WORK ORDER >> Starting with the line that mentions "ballettschulecabantac@ymail.com", repeat each line verbatim until the entries end, both ends included.

[Stored entries]
________
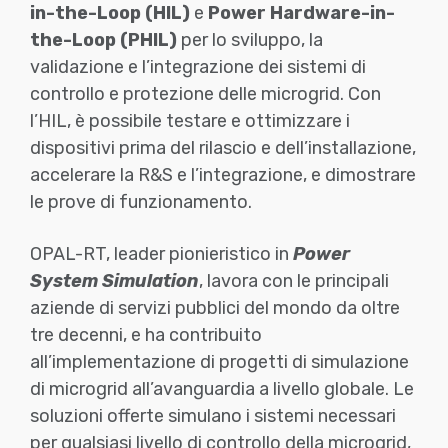
in-the-Loop (HIL)
e
Power Hardware-in-
the-Loop (PHIL)
per lo sviluppo, la
validazione e l’integrazione dei sistemi di
controllo e protezione delle microgrid. Con
l’HIL, è possibile testare e ottimizzare i
dispositivi prima del rilascio e dell’installazione,
accelerare la R&S e l’integrazione, e dimostrare
le prove di funzionamento.
OPAL-RT, leader pionieristico in
Power
System Simulation
, lavora con le principali
aziende di servizi pubblici del mondo da oltre
tre decenni, e ha contribuito
all’implementazione di progetti di simulazione
di microgrid all’avanguardia a livello globale. Le
soluzioni offerte simulano i sistemi necessari
per qualsiasi livello di controllo della microgrid,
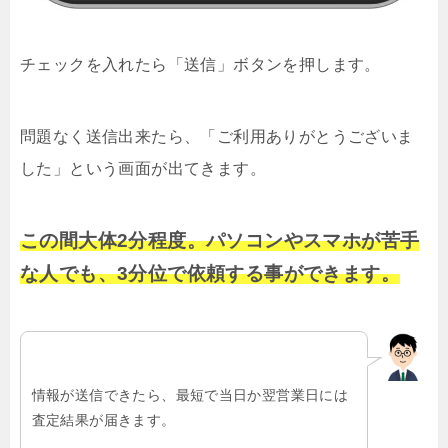
チェックを入れたら「送信」ボタンを押します。
問題なく送信出来たら、「ご利用ありがとうございま
した」という画面が出てきます。
この間大体2分程度。パソコンやスマホが苦手
な人でも、3分位で依頼する事ができます。
情報が送信できたら、最短で当日か翌営業日には
査定結果が届きます。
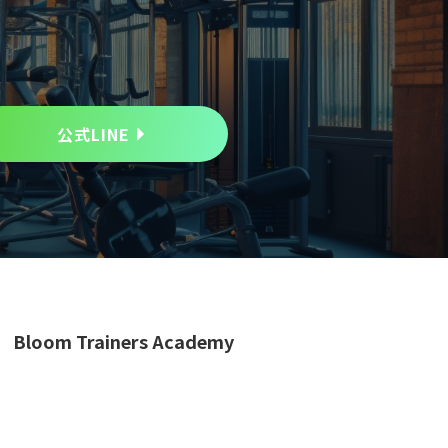
公式LINE
Bloom Trainers Academy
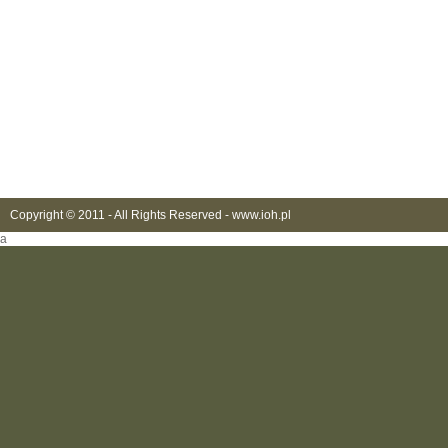
Copyright © 2011 - All Rights Reserved -
www.ioh.pl
a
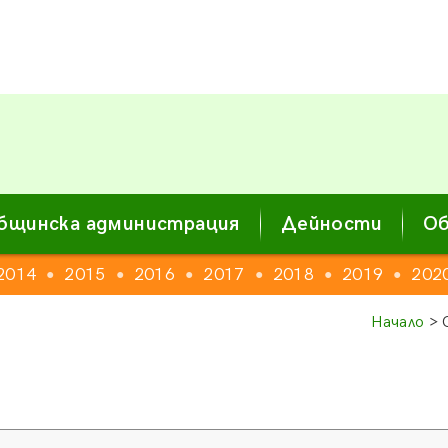
бщинска администрация
Дейности
Об
2014
2015
2016
2017
2018
2019
202
●
●
●
●
●
●
Начало
> 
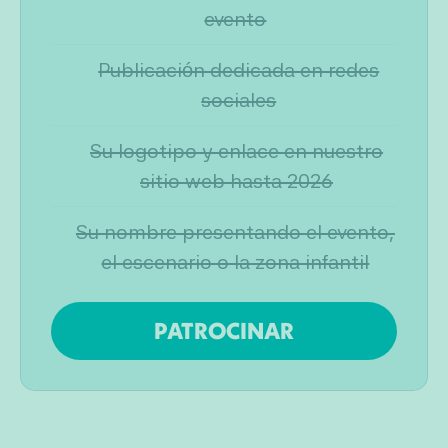
evento
Publicación dedicada en redes
sociales
Su logotipo y enlace en nuestro
sitio web hasta 2026
Su nombre presentando el evento,
el escenario o la zona infantil
PATROCINAR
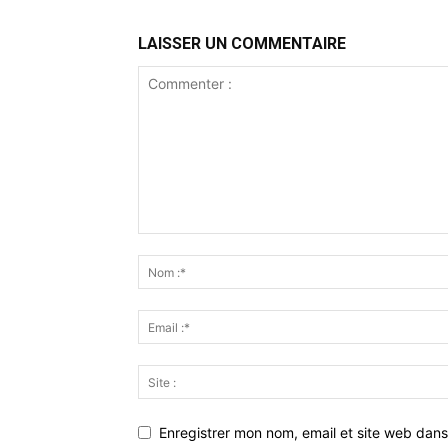
LAISSER UN COMMENTAIRE
Enregistrer mon nom, email et site web dans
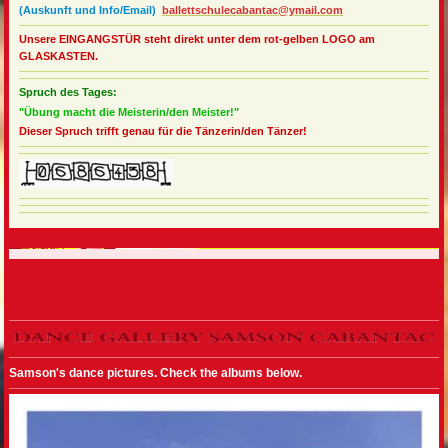
(Auskunft und Info/Email)
ballettschulecabantac@ymail.com
Unsere EINGANGSTÜR steht direkt unter dem rot-gelben LOGO am
GLASKASTEN.
Spruch des Tages:
"Übung macht die Meisterin/den Meister!"
Dieser Spruch trifft genau für die Tänzerin/den Tänzer!
Samson's dance pictures. Check the albums below.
________
EXERCISE RESULT >>
ballettschulecabantac@ymail.com
Unsere EINGANGSTÜR steht direkt unter dem rot-gelben LOGO am
GLASKASTEN.
Spruch des Tages:
"Übung macht die Meisterin/den Meister!"
Dieser Spruch trifft genau für die Tänzerin/den Tänzer!
Samson's dance pictures. Check the albums below.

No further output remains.